In part two, Wytsma addresses his central thesis—that “a misunderstanding of the gospel leads to a false dichotomy” in which Christians prioritize an individual’s personal faith while ignoring the communal imperatives that flow from our salvation (6). Wytsma reframes the reader’s understanding of the gospel’s implications by expositing biblical passages on justice, the golden rule, and the imago Dei, while also showing how American evangelicalism has demonstrated a limited understanding of these teachings.

Wytsma describes two types of biblical justice: primary justice, or things as “they ought to be,” and restorative justice, referring to “all of the actions and efforts undertaken to make right the broken . . . relationships in the world today” (109). He powerfully writes, “Jesus is God’s act of restorative justice” (110); therefore, “we who have been reconciled to God cannot . . . ignore the ministry of reconciliation . . . unmarred by colonial categories of race” (116).

From defining justice, Wytsma proceeds to sketch how the evangelical understanding of salvation has become privatized.
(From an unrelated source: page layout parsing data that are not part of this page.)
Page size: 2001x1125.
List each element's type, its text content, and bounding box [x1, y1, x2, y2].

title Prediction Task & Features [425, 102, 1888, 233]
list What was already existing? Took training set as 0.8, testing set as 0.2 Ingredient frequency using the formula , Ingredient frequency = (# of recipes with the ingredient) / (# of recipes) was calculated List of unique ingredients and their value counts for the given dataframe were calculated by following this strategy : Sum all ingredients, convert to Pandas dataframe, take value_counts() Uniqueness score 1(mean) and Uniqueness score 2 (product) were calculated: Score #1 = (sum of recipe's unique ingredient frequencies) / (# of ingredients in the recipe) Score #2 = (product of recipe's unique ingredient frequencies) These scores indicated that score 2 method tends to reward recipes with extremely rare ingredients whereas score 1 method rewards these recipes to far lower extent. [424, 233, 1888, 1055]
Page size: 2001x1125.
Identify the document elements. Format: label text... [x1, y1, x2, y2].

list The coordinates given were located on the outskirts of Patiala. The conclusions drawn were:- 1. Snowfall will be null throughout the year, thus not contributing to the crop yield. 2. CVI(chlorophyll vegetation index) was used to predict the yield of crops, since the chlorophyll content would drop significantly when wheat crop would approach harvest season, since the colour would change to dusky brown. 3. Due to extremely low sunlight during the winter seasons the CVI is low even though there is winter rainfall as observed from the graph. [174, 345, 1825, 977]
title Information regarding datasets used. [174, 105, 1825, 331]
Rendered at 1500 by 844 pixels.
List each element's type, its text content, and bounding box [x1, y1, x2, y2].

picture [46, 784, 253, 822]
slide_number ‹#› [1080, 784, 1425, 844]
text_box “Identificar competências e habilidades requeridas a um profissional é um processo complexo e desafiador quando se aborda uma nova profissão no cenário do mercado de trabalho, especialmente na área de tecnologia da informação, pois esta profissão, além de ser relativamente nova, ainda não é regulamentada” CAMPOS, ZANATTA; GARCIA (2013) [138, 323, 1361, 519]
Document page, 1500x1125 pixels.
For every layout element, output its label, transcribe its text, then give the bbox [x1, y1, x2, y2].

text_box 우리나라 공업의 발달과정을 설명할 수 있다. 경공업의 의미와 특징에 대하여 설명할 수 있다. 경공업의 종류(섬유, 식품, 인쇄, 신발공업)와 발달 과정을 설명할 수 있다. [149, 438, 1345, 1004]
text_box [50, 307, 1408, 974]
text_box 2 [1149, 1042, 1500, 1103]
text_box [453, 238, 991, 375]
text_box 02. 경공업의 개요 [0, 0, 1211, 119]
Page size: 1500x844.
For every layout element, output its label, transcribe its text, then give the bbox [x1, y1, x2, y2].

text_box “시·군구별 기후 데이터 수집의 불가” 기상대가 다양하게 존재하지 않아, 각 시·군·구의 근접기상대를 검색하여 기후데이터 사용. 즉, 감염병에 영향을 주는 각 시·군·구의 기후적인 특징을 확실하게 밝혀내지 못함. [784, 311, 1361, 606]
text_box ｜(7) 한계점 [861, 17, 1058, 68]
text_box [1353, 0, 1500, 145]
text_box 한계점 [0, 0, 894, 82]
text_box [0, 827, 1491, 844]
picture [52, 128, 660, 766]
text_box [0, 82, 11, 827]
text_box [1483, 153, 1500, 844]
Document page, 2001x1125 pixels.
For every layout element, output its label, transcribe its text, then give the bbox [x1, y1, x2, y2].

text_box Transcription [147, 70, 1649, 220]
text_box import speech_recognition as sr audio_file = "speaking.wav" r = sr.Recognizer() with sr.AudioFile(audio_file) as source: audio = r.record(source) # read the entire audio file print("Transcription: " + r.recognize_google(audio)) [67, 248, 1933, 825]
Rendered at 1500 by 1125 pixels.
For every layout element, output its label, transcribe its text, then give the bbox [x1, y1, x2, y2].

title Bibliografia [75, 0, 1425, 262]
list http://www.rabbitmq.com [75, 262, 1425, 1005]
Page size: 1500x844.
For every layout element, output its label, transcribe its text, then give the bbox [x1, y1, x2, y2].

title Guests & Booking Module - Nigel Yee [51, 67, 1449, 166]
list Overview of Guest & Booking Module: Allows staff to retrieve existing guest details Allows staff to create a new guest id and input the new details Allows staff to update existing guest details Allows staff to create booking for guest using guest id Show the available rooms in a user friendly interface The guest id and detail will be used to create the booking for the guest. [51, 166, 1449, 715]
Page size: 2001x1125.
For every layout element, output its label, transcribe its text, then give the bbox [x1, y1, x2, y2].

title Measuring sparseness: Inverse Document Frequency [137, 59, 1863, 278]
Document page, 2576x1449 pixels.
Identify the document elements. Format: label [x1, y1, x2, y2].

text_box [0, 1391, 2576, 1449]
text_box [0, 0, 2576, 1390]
Its “truncated doctrines of salvation . . . allow for such inconsistent thought and action, professing love of Jesus while committing gross injustice against our neighbor” (123). Wytsma convincingly shows how an internal, privatized faith can’t allow one to fully live out the golden rule: “Do to others as you would have them do to you” (Matt. 7:12; Luke 6:31).

Wytsma moves to focus on the imago Dei as he reminds Christians that “faith is something we each own personally, but faith is also necessarily bound up in the matrix of God’s covenant family and God’s creation” (131). Because of sin, “we have turned the diversity of peoples into a hierarchy rather than a beautiful picture of people all made in the image of God, reconciled to God and to each other in Christ” (131).

While he explores the positive effects of the gospel, Wytsma could’ve written more on how the new covenant confronts corporate sin passed down from generation to generation. What would it look like for the church to corporately take responsibility for its past and present sin?

Challenge of Privilege

Wytsma’s weakest section is part three, where he suggests ways white Christians can seek responsible engagement in the lives of their brothers and sisters of color: listening, learning, lamenting, confessing, and laying down privilege. While these are vital steps, they feel optional and individualistic. Ideally, Wytsma wants the corporate body to take these steps, but because he didn’t address corporate responsibility for corporate sins in part two, he weakens his case.

Despite its shortcomings, The Myth of Equality should be essential reading for every American evangelical Christian. It gives the reader a historical context to understand the world today, as well as a biblical understanding of why justice, love, and racial equality aren’t optional in the kingdom of God.